What Happened to Harper Lee’s Murder Mystery?

Hints that there might be more books by Harper Lee in the safe deposit box that contained Go Set a Watchman were laid to rest last week by a story in the Wall Street Journal,

Still, stories about other books continue to roil around.

Today, the AP revives questions about what happened to Harper Lee’s  true crime novel, raised earlier this year in the New Yorker.  Rumored to be in the vein of In Cold Blood, it is based on a twisted and deeply Southern Gothic case of a preacher suspected of a string of killings of family members.

The family of the lawyer involved in the case has evidence that Lee had started work on the book, “four typed pages [that begin] with an early morning phone call from the accused black preacher to his white lawyer … Hand-scrawled at the top is the title The Reverend.

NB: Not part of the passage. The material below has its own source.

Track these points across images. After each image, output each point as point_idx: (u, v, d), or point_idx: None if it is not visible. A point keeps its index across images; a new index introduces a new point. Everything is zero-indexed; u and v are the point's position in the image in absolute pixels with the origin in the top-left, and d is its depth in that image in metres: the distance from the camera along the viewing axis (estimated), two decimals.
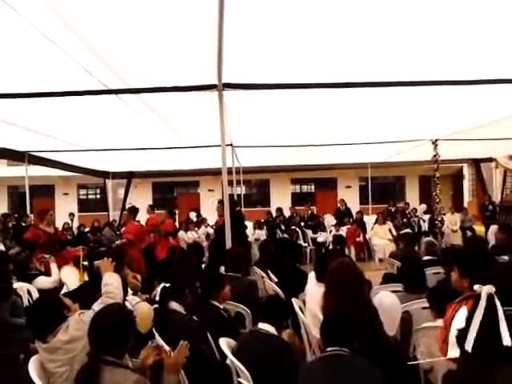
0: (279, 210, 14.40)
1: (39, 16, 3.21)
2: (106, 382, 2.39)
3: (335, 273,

The text is dotted with handwritten b’s, filling in where a typewriter key apparently stuck … consistent with the typewriter Lee used at the time.”

One of the few people close to Lee also tells the AP that one of Lee’s sisters told him that the book was completed.

Yet, as is the case with most of Lee’s literary history, stories are contradictory. One of the people Lee interviewed for the novel tells the AP she had second thoughts, telling him after months of work that “she didn’t know if she was going to write the book or not.”

Typically, Lee’s lawyer, who controls all access to Lee and her papers, did not respond to the AP’s requests for clarity.